Cells are powered by electric motors spinning at 40,000 rpm

Mitochondria also provide a fascinating look at just how fast things are inside cells. You may know that mitochondria are the power plants of cells; they take in food molecules, process it through the famous citric acid cycle, and then use oxygen to extract more energy… ATP….

image

Image from David Goodsell, ATP Synthase, December 2005 Molecule of the Month


… Mitochondria use the energy from oxidizing food to pump protons out of the cell, creating a voltage of 170mV across the cell. This voltage causes a complex enzyme to spin, and the mechanical energy of this spinning enzyme creates the ATP molecules that energize the rest of the cell.

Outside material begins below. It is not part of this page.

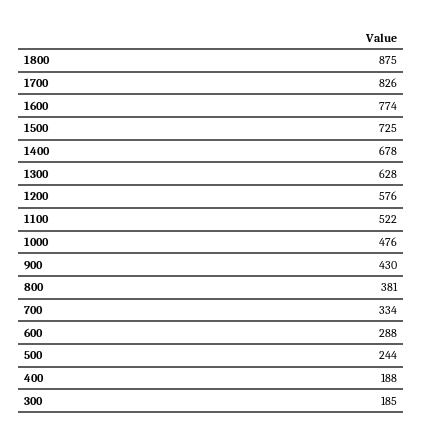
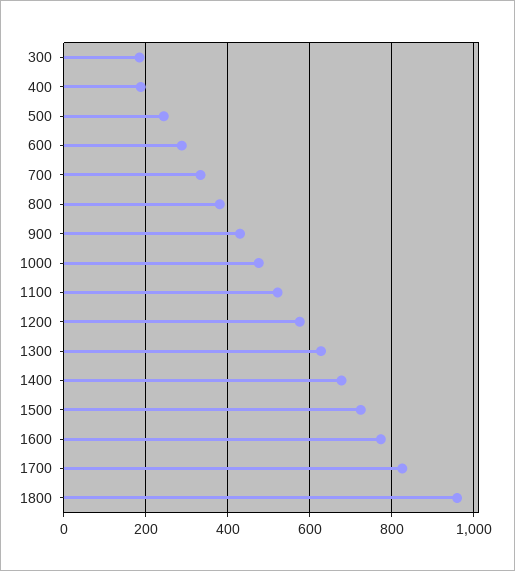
1800: 875 -> 960

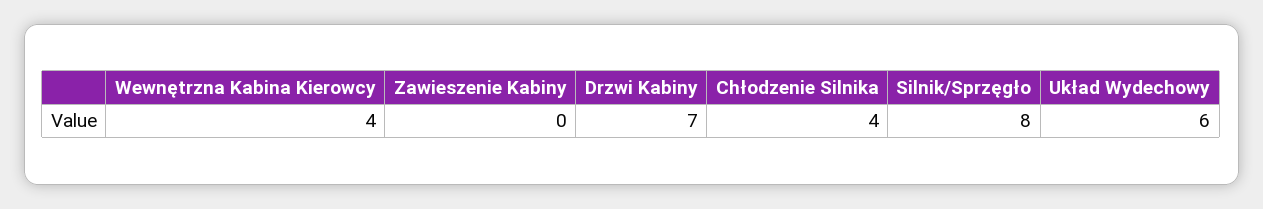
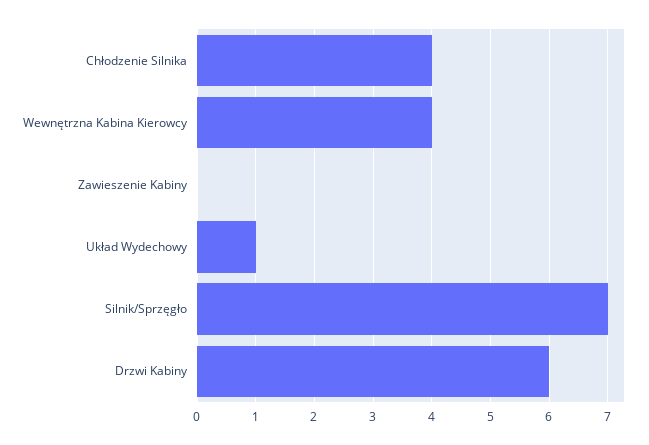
Drzwi Kabiny: 7 -> 6
Silnik/Sprzęgło: 8 -> 7
Układ Wydechowy: 6 -> 1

…these enzymes spin at up to 700 revolutions per second, which is faster than a jet engine. …

If you’re interested in more about this mechanical motor, you’ll probably enjoy PDB’s molecule of the month article.

(There’s also a longer narrated version at the BioVisions website.)

The above text is by Ken Shirriff.

It makes sense to me that if my muscles do things on the order of hundredths of seconds, then the chemical interactions to cause something like “arm, go up” has to be happening several orders of magnitude below what my consciousness evolved to notice.

Hearing the speeds of biological molecules made me wonder how heavy / fat these fast-moving molecules are relative to hydrogen (familiar Schroedinger stuff) or quantum chemistry. DNA is apparently 6 orders of magnitude heavier than hydrogen ion.

Follow-up thought on gerontology: If you think on the decades scale, your body starts falling apart after 3 or 4 and is pretty much useless by 8, 9, or 10 — if it even lasts that long. But think about how many molecular things have to happen to make you be yourself for even a minute. Let’s say it’s tens of millions. Then multiply that by 100 trillion cells and a 60×24×365×10 = 6½ orders of magnitude difference between a minute and a decade, for a total O(10^28) molecular thingies to make a life. That’s not so short.